#### DATA SUPPLIED:
--------------------------------------------------

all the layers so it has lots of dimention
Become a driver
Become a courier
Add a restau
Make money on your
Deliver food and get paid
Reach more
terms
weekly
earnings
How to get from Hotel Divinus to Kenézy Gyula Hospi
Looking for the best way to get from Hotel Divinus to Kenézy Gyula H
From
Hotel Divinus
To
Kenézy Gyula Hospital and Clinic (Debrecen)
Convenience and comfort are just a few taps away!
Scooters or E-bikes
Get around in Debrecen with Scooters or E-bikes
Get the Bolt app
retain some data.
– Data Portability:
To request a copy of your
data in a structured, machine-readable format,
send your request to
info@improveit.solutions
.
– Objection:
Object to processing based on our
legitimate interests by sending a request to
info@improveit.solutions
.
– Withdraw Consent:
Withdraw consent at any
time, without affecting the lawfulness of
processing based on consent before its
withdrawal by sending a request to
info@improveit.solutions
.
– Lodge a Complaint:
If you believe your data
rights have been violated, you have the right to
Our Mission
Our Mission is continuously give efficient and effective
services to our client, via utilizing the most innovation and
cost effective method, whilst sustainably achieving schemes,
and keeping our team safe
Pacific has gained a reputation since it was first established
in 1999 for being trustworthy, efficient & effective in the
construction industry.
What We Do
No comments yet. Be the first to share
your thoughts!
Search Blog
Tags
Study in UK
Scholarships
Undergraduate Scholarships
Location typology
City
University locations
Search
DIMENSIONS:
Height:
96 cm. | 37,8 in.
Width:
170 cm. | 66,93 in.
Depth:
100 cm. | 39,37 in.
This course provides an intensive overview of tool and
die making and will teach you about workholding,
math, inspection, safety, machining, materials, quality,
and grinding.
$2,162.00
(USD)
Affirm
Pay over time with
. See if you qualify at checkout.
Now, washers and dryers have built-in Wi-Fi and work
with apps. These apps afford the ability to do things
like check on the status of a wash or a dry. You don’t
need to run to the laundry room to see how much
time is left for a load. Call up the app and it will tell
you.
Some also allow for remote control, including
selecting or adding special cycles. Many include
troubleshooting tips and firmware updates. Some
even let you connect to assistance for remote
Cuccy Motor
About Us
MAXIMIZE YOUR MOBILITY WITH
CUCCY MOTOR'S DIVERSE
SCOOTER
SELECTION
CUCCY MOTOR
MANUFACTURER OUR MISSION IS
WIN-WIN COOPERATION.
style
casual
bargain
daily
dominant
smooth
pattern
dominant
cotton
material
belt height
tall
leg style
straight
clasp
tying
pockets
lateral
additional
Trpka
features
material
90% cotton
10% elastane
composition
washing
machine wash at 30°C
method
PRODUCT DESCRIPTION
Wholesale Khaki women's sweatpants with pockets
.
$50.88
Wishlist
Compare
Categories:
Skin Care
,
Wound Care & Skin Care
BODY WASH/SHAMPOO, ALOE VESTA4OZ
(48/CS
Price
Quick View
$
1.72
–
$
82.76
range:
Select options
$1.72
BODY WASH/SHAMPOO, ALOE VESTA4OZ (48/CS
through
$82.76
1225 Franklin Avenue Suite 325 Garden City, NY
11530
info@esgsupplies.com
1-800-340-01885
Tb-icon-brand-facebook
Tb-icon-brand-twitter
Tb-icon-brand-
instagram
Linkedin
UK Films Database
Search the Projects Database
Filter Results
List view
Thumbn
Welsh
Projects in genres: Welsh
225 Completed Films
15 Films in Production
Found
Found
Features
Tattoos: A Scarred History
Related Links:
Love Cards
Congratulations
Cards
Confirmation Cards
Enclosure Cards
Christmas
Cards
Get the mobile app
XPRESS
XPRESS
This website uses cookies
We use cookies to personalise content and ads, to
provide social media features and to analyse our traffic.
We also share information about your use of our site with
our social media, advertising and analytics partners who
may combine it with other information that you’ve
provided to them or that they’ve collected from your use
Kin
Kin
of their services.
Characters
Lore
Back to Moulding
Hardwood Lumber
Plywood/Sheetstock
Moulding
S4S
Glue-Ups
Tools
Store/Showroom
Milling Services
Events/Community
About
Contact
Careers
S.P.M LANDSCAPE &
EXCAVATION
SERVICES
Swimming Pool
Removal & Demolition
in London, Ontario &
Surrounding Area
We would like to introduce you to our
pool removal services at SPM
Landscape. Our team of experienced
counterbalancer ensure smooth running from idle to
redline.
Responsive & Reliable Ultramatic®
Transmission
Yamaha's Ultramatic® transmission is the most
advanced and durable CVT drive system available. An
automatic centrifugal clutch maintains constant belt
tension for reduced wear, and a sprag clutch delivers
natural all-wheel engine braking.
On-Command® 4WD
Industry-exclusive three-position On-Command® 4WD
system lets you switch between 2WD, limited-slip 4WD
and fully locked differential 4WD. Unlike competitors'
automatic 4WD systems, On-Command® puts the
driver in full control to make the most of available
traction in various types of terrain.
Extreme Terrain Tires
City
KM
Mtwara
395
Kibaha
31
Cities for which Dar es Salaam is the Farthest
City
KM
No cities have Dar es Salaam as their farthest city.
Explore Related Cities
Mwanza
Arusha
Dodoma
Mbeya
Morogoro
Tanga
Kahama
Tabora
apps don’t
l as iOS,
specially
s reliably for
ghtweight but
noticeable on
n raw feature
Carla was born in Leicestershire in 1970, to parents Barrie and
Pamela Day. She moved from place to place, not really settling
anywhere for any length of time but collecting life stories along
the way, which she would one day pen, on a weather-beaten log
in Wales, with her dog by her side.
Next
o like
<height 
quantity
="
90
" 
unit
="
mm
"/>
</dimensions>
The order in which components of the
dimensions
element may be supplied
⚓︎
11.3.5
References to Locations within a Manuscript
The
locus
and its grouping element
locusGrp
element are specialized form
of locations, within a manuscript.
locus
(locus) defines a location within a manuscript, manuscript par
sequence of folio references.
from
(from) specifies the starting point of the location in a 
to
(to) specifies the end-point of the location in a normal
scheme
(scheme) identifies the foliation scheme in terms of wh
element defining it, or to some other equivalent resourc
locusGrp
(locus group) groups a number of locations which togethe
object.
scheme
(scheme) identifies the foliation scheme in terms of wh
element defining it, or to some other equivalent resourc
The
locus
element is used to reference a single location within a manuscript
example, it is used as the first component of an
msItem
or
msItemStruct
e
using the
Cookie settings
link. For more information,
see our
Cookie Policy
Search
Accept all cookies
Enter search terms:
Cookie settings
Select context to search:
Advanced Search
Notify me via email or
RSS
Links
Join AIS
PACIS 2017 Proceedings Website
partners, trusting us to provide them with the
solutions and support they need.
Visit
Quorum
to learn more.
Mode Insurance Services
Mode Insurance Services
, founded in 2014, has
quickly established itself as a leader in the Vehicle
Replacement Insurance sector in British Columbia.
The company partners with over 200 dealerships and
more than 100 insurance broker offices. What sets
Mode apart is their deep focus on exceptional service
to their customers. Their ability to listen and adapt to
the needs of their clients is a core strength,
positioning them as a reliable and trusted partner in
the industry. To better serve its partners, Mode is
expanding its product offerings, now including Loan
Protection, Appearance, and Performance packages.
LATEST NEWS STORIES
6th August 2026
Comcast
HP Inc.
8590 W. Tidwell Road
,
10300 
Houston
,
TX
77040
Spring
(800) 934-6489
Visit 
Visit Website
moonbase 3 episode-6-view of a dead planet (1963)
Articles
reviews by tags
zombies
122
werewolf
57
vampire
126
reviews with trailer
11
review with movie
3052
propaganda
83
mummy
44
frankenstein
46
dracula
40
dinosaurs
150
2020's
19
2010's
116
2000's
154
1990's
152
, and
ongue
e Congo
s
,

--------------------------------------------------

Each line above must be retyped exactly in the response.

#### SOLUTION BELOW:
all the layers so it has lots of dimention
Become a driver
Become a courier
Add a restau
Make money on your
Deliver food and get paid
Reach more
terms
weekly
earnings
How to get from Hotel Divinus to Kenézy Gyula Hospi
Looking for the best way to get from Hotel Divinus to Kenézy Gyula H
From
Hotel Divinus
To
Kenézy Gyula Hospital and Clinic (Debrecen)
Convenience and comfort are just a few taps away!
Scooters or E-bikes
Get around in Debrecen with Scooters or E-bikes
Get the Bolt app
retain some data.
– Data Portability:
To request a copy of your
data in a structured, machine-readable format,
send your request to
info@improveit.solutions
.
– Objection:
Object to processing based on our
legitimate interests by sending a request to
info@improveit.solutions
.
– Withdraw Consent:
Withdraw consent at any
time, without affecting the lawfulness of
processing based on consent before its
withdrawal by sending a request to
info@improveit.solutions
.
– Lodge a Complaint:
If you believe your data
rights have been violated, you have the right to
Our Mission
Our Mission is continuously give efficient and effective
services to our client, via utilizing the most innovation and
cost effective method, whilst sustainably achieving schemes,
and keeping our team safe
Pacific has gained a reputation since it was first established
in 1999 for being trustworthy, efficient & effective in the
construction industry.
What We Do
No comments yet. Be the first to share
your thoughts!
Search Blog
Tags
Study in UK
Scholarships
Undergraduate Scholarships
Location typology
City
University locations
Search
DIMENSIONS:
Height:
96 cm. | 37,8 in.
Width:
170 cm. | 66,93 in.
Depth:
100 cm. | 39,37 in.
This course provides an intensive overview of tool and
die making and will teach you about workholding,
math, inspection, safety, machining, materials, quality,
and grinding.
$2,162.00
(USD)
Affirm
Pay over time with
. See if you qualify at checkout.
Now, washers and dryers have built-in Wi-Fi and work
with apps. These apps afford the ability to do things
like check on the status of a wash or a dry. You don’t
need to run to the laundry room to see how much
time is left for a load. Call up the app and it will tell
you.
Some also allow for remote control, including
selecting or adding special cycles. Many include
troubleshooting tips and firmware updates. Some
even let you connect to assistance for remote
Cuccy Motor
About Us
MAXIMIZE YOUR MOBILITY WITH
CUCCY MOTOR'S DIVERSE
SCOOTER
SELECTION
CUCCY MOTOR
MANUFACTURER OUR MISSION IS
WIN-WIN COOPERATION.
style
casual
bargain
daily
dominant
smooth
pattern
dominant
cotton
material
belt height
tall
leg style
straight
clasp
tying
pockets
lateral
additional
Trpka
features
material
90% cotton
10% elastane
composition
washing
machine wash at 30°C
method
PRODUCT DESCRIPTION
Wholesale Khaki women's sweatpants with pockets
.
$50.88
Wishlist
Compare
Categories:
Skin Care
,
Wound Care & Skin Care
BODY WASH/SHAMPOO, ALOE VESTA4OZ
(48/CS
Price
Quick View
$
1.72
–
$
82.76
range:
Select options
$1.72
BODY WASH/SHAMPOO, ALOE VESTA4OZ (48/CS
through
$82.76
1225 Franklin Avenue Suite 325 Garden City, NY
11530
info@esgsupplies.com
1-800-340-01885
Tb-icon-brand-facebook
Tb-icon-brand-twitter
Tb-icon-brand-
instagram
Linkedin
UK Films Database
Search the Projects Database
Filter Results
List view
Thumbn
Welsh
Projects in genres: Welsh
225 Completed Films
15 Films in Production
Found
Found
Features
Tattoos: A Scarred History
Related Links:
Love Cards
Congratulations
Cards
Confirmation Cards
Enclosure Cards
Christmas
Cards
Get the mobile app
XPRESS
XPRESS
This website uses cookies
We use cookies to personalise content and ads, to
provide social media features and to analyse our traffic.
We also share information about your use of our site with
our social media, advertising and analytics partners who
may combine it with other information that you’ve
provided to them or that they’ve collected from your use
Kin
Kin
of their services.
Characters
Lore
Back to Moulding
Hardwood Lumber
Plywood/Sheetstock
Moulding
S4S
Glue-Ups
Tools
Store/Showroom
Milling Services
Events/Community
About
Contact
Careers
S.P.M LANDSCAPE &
EXCAVATION
SERVICES
Swimming Pool
Removal & Demolition
in London, Ontario &
Surrounding Area
We would like to introduce you to our
pool removal services at SPM
Landscape. Our team of experienced
counterbalancer ensure smooth running from idle to
redline.
Responsive & Reliable Ultramatic®
Transmission
Yamaha's Ultramatic® transmission is the most
advanced and durable CVT drive system available. An
automatic centrifugal clutch maintains constant belt
tension for reduced wear, and a sprag clutch delivers
natural all-wheel engine braking.
On-Command® 4WD
Industry-exclusive three-position On-Command® 4WD
system lets you switch between 2WD, limited-slip 4WD
and fully locked differential 4WD. Unlike competitors'
automatic 4WD systems, On-Command® puts the
driver in full control to make the most of available
traction in various types of terrain.
Extreme Terrain Tires
City
KM
Mtwara
395
Kibaha
31
Cities for which Dar es Salaam is the Farthest
City
KM
No cities have Dar es Salaam as their farthest city.
Explore Related Cities
Mwanza
Arusha
Dodoma
Mbeya
Morogoro
Tanga
Kahama
Tabora
apps don’t
l as iOS,
specially
s reliably for
ghtweight but
noticeable on
n raw feature
Carla was born in Leicestershire in 1970, to parents Barrie and
Pamela Day. She moved from place to place, not really settling
anywhere for any length of time but collecting life stories along
the way, which she would one day pen, on a weather-beaten log
in Wales, with her dog by her side.
Next
o like
<height 
quantity
="
90
" 
unit
="
mm
"/>
</dimensions>
The order in which components of the
dimensions
element may be supplied
⚓︎
11.3.5
References to Locations within a Manuscript
The
locus
and its grouping element
locusGrp
element are specialized form
of locations, within a manuscript.
locus
(locus) defines a location within a manuscript, manuscript par
sequence of folio references.
from
(from) specifies the starting point of the location in a 
to
(to) specifies the end-point of the location in a normal
scheme
(scheme) identifies the foliation scheme in terms of wh
element defining it, or to some other equivalent resourc
locusGrp
(locus group) groups a number of locations which togethe
object.
scheme
(scheme) identifies the foliation scheme in terms of wh
element defining it, or to some other equivalent resourc
The
locus
element is used to reference a single location within a manuscript
example, it is used as the first component of an
msItem
or
msItemStruct
e
using the
Cookie settings
link. For more information,
see our
Cookie Policy
Search
Accept all cookies
Enter search terms:
Cookie settings
Select context to search:
Advanced Search
Notify me via email or
RSS
Links
Join AIS
PACIS 2017 Proceedings Website
partners, trusting us to provide them with the
solutions and support they need.
Visit
Quorum
to learn more.
Mode Insurance Services
Mode Insurance Services
, founded in 2014, has
quickly established itself as a leader in the Vehicle
Replacement Insurance sector in British Columbia.
The company partners with over 200 dealerships and
more than 100 insurance broker offices. What sets
Mode apart is their deep focus on exceptional service
to their customers. Their ability to listen and adapt to
the needs of their clients is a core strength,
positioning them as a reliable and trusted partner in
the industry. To better serve its partners, Mode is
expanding its product offerings, now including Loan
Protection, Appearance, and Performance packages.
LATEST NEWS STORIES
6th August 2026
Comcast
HP Inc.
8590 W. Tidwell Road
,
10300 
Houston
,
TX
77040
Spring
(800) 934-6489
Visit 
Visit Website
moonbase 3 episode-6-view of a dead planet (1963)
Articles
reviews by tags
zombies
122
werewolf
57
vampire
126
reviews with trailer
11
review with movie
3052
propaganda
83
mummy
44
frankenstein
46
dracula
40
dinosaurs
150
2020's
19
2010's
116
2000's
154
1990's
152
, and
ongue
e Congo
s
,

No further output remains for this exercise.